Candidates Dave Sturges, Mike Gamba and Todd Leahy, who are each running unopposed, agreed on redevelopment of the confluence area and using the city’s comprehensive plan as an advisory document. They differed on how to deal with revenue shortfalls.

Gamba and Edmonds both said the city government has imposed regulations and a permitting process that are unnecessarily hard on existing and new businesses.

“I want to steer government to be an aid to economic development rather than an obstacle or impediment,” said Gamba, who works for a family engineering and surveying company.

“There are people out there trying to create a business, who are running into nothing but brick walls,” Gamba said. “Do we need to let growth run rampant? No, but we need to bring common sense and fiscal responsibility to the community.”

When asked by Arensman to cite a specific example of unfriendly regulation, Edmonds said Gran Farnum Printing spent about $100,000 to deal with “unrealistic demands” by city government when the company moved to its new facility at 1526 Grand Ave. “I’d be happy to detail other people’s experiences,” Edmonds added.

Arensman countered, noting that the city has to “address the potential impacts on residents and other businesses” when presented with a new project.

“It’s a complicated process, but a process that works,” Arensman said. “Just last week, we approved a project with about a dozen variances.”

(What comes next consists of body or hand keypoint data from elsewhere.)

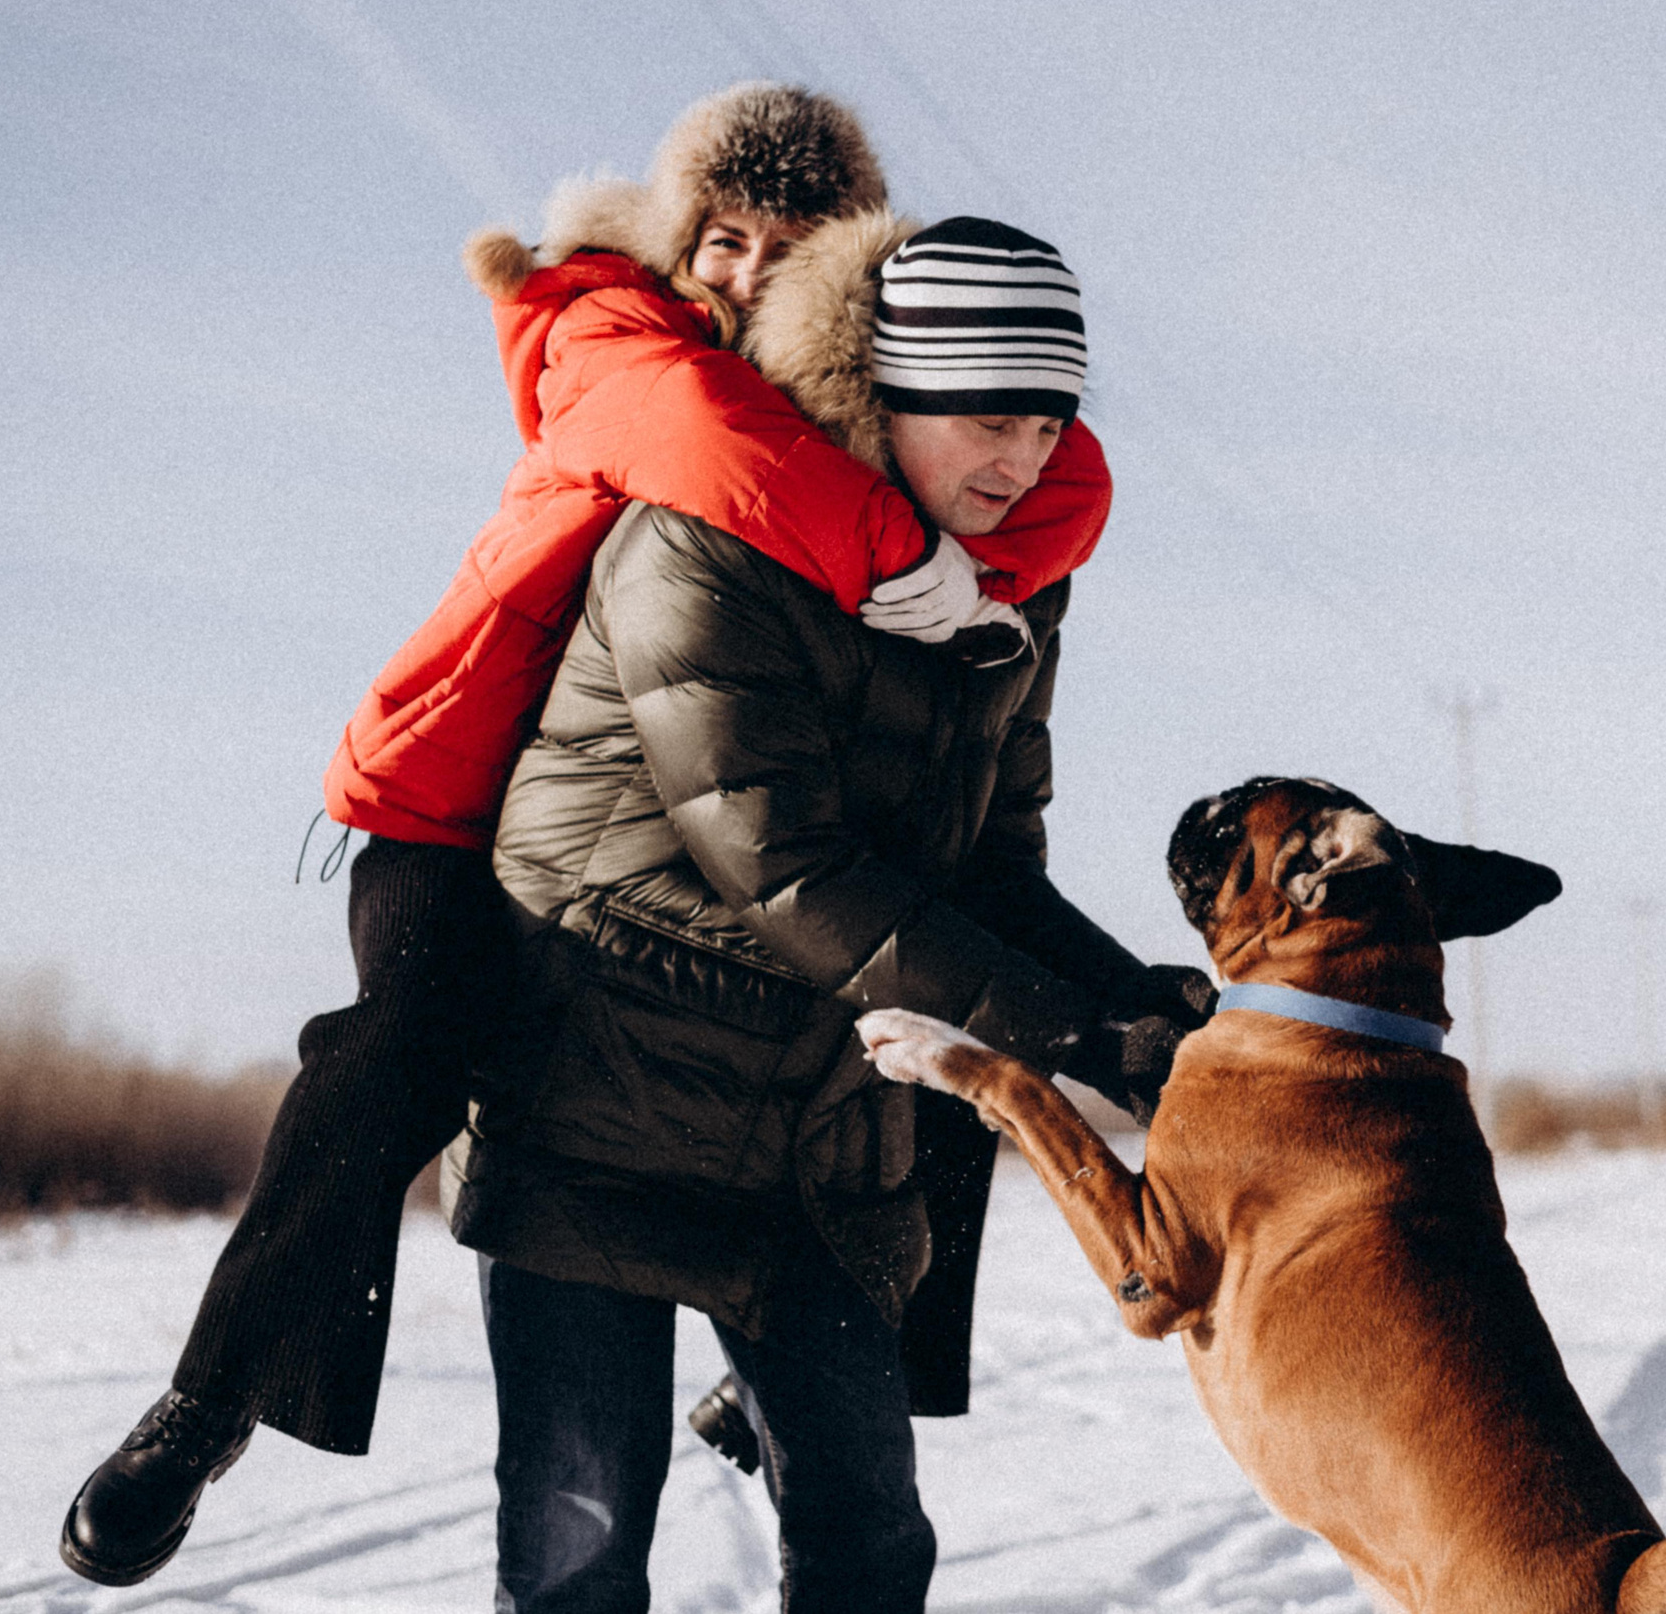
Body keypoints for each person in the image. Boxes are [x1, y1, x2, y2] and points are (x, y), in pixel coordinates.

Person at [57, 83, 1119, 1588]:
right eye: (725, 238)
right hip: (445, 798)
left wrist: (1004, 526)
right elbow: (719, 446)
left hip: (610, 834)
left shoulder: (837, 418)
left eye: (789, 249)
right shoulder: (615, 333)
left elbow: (1055, 481)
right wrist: (922, 559)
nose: (745, 277)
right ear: (674, 228)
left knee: (926, 1057)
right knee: (403, 1048)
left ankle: (785, 1389)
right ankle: (209, 1398)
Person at [451, 212, 1202, 1614]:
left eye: (1053, 422)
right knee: (578, 1552)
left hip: (818, 1133)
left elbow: (993, 869)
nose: (1026, 459)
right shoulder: (702, 543)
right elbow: (785, 866)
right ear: (888, 388)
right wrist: (1076, 1040)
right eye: (992, 416)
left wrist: (1154, 1017)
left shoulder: (1011, 592)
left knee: (870, 1542)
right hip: (597, 1100)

The city government’s approach to its budget and spending also raised opposing views among the candidates.

Edmonds criticized the city for budgeting $6 million more in spending than this year’s projected revenues, and said the city should be cautious in spending its reserve funds. He also questioned the city’s sales tax projections, which count on a 9 percent increase in revenues in 2011 compared to the amount collected in 2010.

Arensman said City Council is making a deliberate effort to spend down some of the city’s reserves, and is taking advantage of lower construction costs to complete long-sought projects, such as rebuilding Donegan Road, installing a pedestrian bridge from Highway 6 to Two Rivers Park, and building a bicycle trail along the Atkinson Ditch.

Leahy said, “I don’t think anything is off the table” in making budget cuts if revenues fail to meet projections, and noted that cuts would have to be discussed with city manager Jeff Hecksel.

Sturges was more emphatic in asking the city manager for budget-cutting recommendations, and spoke strongly against laying off any city workers.

Gamba said if revenues fall short, the city will have to make cuts in staff and in its spending on infrastructure improvements. “The bottom line is the budget needs to be cut to meet the revenues,” he said. “We are still projected to spend millions more than we are projected to bring in.”